» PROBLEM STATEMENT:
Return the full listing below, unchanged.

» THE DATA:
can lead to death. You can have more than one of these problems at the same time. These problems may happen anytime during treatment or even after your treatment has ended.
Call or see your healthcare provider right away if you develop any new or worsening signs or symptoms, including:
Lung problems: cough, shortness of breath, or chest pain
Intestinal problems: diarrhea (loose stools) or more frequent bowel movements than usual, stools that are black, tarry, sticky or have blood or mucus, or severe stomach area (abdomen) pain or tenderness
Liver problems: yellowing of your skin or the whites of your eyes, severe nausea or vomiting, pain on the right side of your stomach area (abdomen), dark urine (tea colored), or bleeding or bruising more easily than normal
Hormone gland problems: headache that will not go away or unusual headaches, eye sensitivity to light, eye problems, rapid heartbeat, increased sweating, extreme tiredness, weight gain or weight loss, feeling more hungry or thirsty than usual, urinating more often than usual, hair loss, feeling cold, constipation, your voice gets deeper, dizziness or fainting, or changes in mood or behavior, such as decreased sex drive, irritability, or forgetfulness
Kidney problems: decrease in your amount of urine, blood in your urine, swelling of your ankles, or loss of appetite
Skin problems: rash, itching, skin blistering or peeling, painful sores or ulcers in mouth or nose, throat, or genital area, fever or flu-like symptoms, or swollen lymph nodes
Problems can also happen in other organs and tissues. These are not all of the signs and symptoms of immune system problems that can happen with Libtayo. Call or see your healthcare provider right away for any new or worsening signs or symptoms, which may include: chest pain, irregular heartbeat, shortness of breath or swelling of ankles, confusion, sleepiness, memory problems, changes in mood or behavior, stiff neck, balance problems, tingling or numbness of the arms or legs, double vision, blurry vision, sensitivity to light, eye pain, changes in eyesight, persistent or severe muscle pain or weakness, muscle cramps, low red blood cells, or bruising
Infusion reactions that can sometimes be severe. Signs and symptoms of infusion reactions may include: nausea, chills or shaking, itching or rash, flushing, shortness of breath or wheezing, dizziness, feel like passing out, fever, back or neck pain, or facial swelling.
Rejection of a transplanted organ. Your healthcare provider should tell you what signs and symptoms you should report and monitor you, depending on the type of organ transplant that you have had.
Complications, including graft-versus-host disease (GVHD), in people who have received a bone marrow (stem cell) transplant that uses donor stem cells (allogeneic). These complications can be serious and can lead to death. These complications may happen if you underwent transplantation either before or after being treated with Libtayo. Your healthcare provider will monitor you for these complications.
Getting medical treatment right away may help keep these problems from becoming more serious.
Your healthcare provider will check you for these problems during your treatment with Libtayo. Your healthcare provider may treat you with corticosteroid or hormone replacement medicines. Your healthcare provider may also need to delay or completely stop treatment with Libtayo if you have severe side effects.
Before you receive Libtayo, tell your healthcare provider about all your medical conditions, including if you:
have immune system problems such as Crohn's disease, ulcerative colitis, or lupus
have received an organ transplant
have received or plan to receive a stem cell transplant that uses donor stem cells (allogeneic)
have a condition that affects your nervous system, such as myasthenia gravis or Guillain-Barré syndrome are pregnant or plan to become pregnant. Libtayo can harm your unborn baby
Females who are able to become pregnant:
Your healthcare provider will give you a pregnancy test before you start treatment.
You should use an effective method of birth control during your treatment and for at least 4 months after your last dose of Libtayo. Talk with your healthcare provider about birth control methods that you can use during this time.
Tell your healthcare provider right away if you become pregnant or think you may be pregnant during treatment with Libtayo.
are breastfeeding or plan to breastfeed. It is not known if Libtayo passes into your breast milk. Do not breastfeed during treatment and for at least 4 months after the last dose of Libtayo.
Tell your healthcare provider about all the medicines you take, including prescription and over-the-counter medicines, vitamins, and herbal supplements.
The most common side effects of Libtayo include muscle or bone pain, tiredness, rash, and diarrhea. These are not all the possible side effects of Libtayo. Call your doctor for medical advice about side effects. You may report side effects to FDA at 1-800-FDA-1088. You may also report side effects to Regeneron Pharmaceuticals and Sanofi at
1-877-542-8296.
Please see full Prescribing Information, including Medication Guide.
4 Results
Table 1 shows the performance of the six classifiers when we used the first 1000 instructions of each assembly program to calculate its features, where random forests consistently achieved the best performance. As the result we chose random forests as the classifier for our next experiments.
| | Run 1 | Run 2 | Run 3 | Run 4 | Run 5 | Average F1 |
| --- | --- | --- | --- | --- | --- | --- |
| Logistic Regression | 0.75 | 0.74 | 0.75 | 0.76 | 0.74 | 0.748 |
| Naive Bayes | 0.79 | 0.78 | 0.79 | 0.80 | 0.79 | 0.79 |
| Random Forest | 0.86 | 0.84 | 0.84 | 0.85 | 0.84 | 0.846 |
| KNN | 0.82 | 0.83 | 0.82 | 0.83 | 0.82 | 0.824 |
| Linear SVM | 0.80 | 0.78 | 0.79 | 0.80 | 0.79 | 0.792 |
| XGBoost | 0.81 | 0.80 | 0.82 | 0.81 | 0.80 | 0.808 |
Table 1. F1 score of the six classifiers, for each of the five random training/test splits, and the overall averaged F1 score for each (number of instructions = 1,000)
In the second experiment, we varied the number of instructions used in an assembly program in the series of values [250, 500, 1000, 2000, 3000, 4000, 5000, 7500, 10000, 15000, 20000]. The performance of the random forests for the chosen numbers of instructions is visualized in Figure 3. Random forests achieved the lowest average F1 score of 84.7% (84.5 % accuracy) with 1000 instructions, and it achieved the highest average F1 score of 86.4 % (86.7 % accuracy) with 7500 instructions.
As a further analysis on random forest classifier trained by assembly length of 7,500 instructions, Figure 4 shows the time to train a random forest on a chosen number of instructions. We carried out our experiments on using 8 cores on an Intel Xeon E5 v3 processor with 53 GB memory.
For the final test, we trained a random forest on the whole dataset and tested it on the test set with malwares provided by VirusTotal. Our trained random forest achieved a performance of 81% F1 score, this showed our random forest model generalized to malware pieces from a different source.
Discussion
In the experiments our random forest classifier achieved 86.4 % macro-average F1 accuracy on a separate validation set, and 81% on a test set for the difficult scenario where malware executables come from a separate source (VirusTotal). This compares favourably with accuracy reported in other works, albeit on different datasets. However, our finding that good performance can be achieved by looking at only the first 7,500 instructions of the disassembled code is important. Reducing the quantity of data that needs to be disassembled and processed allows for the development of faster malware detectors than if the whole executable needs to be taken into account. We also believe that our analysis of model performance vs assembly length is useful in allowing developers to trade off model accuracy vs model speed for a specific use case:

» TASK OUTPUT:
can lead to death. You can have more than one of these problems at the same time. These problems may happen anytime during treatment or even after your treatment has ended.
Call or see your healthcare provider right away if you develop any new or worsening signs or symptoms, including:
Lung problems: cough, shortness of breath, or chest pain
Intestinal problems: diarrhea (loose stools) or more frequent bowel movements than usual, stools that are black, tarry, sticky or have blood or mucus, or severe stomach area (abdomen) pain or tenderness
Liver problems: yellowing of your skin or the whites of your eyes, severe nausea or vomiting, pain on the right side of your stomach area (abdomen), dark urine (tea colored), or bleeding or bruising more easily than normal
Hormone gland problems: headache that will not go away or unusual headaches, eye sensitivity to light, eye problems, rapid heartbeat, increased sweating, extreme tiredness, weight gain or weight loss, feeling more hungry or thirsty than usual, urinating more often than usual, hair loss, feeling cold, constipation, your voice gets deeper, dizziness or fainting, or changes in mood or behavior, such as decreased sex drive, irritability, or forgetfulness
Kidney problems: decrease in your amount of urine, blood in your urine, swelling of your ankles, or loss of appetite
Skin problems: rash, itching, skin blistering or peeling, painful sores or ulcers in mouth or nose, throat, or genital area, fever or flu-like symptoms, or swollen lymph nodes
Problems can also happen in other organs and tissues. These are not all of the signs and symptoms of immune system problems that can happen with Libtayo. Call or see your healthcare provider right away for any new or worsening signs or symptoms, which may include: chest pain, irregular heartbeat, shortness of breath or swelling of ankles, confusion, sleepiness, memory problems, changes in mood or behavior, stiff neck, balance problems, tingling or numbness of the arms or legs, double vision, blurry vision, sensitivity to light, eye pain, changes in eyesight, persistent or severe muscle pain or weakness, muscle cramps, low red blood cells, or bruising
Infusion reactions that can sometimes be severe. Signs and symptoms of infusion reactions may include: nausea, chills or shaking, itching or rash, flushing, shortness of breath or wheezing, dizziness, feel like passing out, fever, back or neck pain, or facial swelling.
Rejection of a transplanted organ. Your healthcare provider should tell you what signs and symptoms you should report and monitor you, depending on the type of organ transplant that you have had.
Complications, including graft-versus-host disease (GVHD), in people who have received a bone marrow (stem cell) transplant that uses donor stem cells (allogeneic). These complications can be serious and can lead to death. These complications may happen if you underwent transplantation either before or after being treated with Libtayo. Your healthcare provider will monitor you for these complications.
Getting medical treatment right away may help keep these problems from becoming more serious.
Your healthcare provider will check you for these problems during your treatment with Libtayo. Your healthcare provider may treat you with corticosteroid or hormone replacement medicines. Your healthcare provider may also need to delay or completely stop treatment with Libtayo if you have severe side effects.
Before you receive Libtayo, tell your healthcare provider about all your medical conditions, including if you:
have immune system problems such as Crohn's disease, ulcerative colitis, or lupus
have received an organ transplant
have received or plan to receive a stem cell transplant that uses donor stem cells (allogeneic)
have a condition that affects your nervous system, such as myasthenia gravis or Guillain-Barré syndrome are pregnant or plan to become pregnant. Libtayo can harm your unborn baby
Females who are able to become pregnant:
Your healthcare provider will give you a pregnancy test before you start treatment.
You should use an effective method of birth control during your treatment and for at least 4 months after your last dose of Libtayo. Talk with your healthcare provider about birth control methods that you can use during this time.
Tell your healthcare provider right away if you become pregnant or think you may be pregnant during treatment with Libtayo.
are breastfeeding or plan to breastfeed. It is not known if Libtayo passes into your breast milk. Do not breastfeed during treatment and for at least 4 months after the last dose of Libtayo.
Tell your healthcare provider about all the medicines you take, including prescription and over-the-counter medicines, vitamins, and herbal supplements.
The most common side effects of Libtayo include muscle or bone pain, tiredness, rash, and diarrhea. These are not all the possible side effects of Libtayo. Call your doctor for medical advice about side effects. You may report side effects to FDA at 1-800-FDA-1088. You may also report side effects to Regeneron Pharmaceuticals and Sanofi at
1-877-542-8296.
Please see full Prescribing Information, including Medication Guide.
4 Results
Table 1 shows the performance of the six classifiers when we used the first 1000 instructions of each assembly program to calculate its features, where random forests consistently achieved the best performance. As the result we chose random forests as the classifier for our next experiments.
| | Run 1 | Run 2 | Run 3 | Run 4 | Run 5 | Average F1 |
| --- | --- | --- | --- | --- | --- | --- |
| Logistic Regression | 0.75 | 0.74 | 0.75 | 0.76 | 0.74 | 0.748 |
| Naive Bayes | 0.79 | 0.78 | 0.79 | 0.80 | 0.79 | 0.79 |
| Random Forest | 0.86 | 0.84 | 0.84 | 0.85 | 0.84 | 0.846 |
| KNN | 0.82 | 0.83 | 0.82 | 0.83 | 0.82 | 0.824 |
| Linear SVM | 0.80 | 0.78 | 0.79 | 0.80 | 0.79 | 0.792 |
| XGBoost | 0.81 | 0.80 | 0.82 | 0.81 | 0.80 | 0.808 |
Table 1. F1 score of the six classifiers, for each of the five random training/test splits, and the overall averaged F1 score for each (number of instructions = 1,000)
In the second experiment, we varied the number of instructions used in an assembly program in the series of values [250, 500, 1000, 2000, 3000, 4000, 5000, 7500, 10000, 15000, 20000]. The performance of the random forests for the chosen numbers of instructions is visualized in Figure 3. Random forests achieved the lowest average F1 score of 84.7% (84.5 % accuracy) with 1000 instructions, and it achieved the highest average F1 score of 86.4 % (86.7 % accuracy) with 7500 instructions.
As a further analysis on random forest classifier trained by assembly length of 7,500 instructions, Figure 4 shows the time to train a random forest on a chosen number of instructions. We carried out our experiments on using 8 cores on an Intel Xeon E5 v3 processor with 53 GB memory.
For the final test, we trained a random forest on the whole dataset and tested it on the test set with malwares provided by VirusTotal. Our trained random forest achieved a performance of 81% F1 score, this showed our random forest model generalized to malware pieces from a different source.
Discussion
In the experiments our random forest classifier achieved 86.4 % macro-average F1 accuracy on a separate validation set, and 81% on a test set for the difficult scenario where malware executables come from a separate source (VirusTotal). This compares favourably with accuracy reported in other works, albeit on different datasets. However, our finding that good performance can be achieved by looking at only the first 7,500 instructions of the disassembled code is important. Reducing the quantity of data that needs to be disassembled and processed allows for the development of faster malware detectors than if the whole executable needs to be taken into account. We also believe that our analysis of model performance vs assembly length is useful in allowing developers to trade off model accuracy vs model speed for a specific use case:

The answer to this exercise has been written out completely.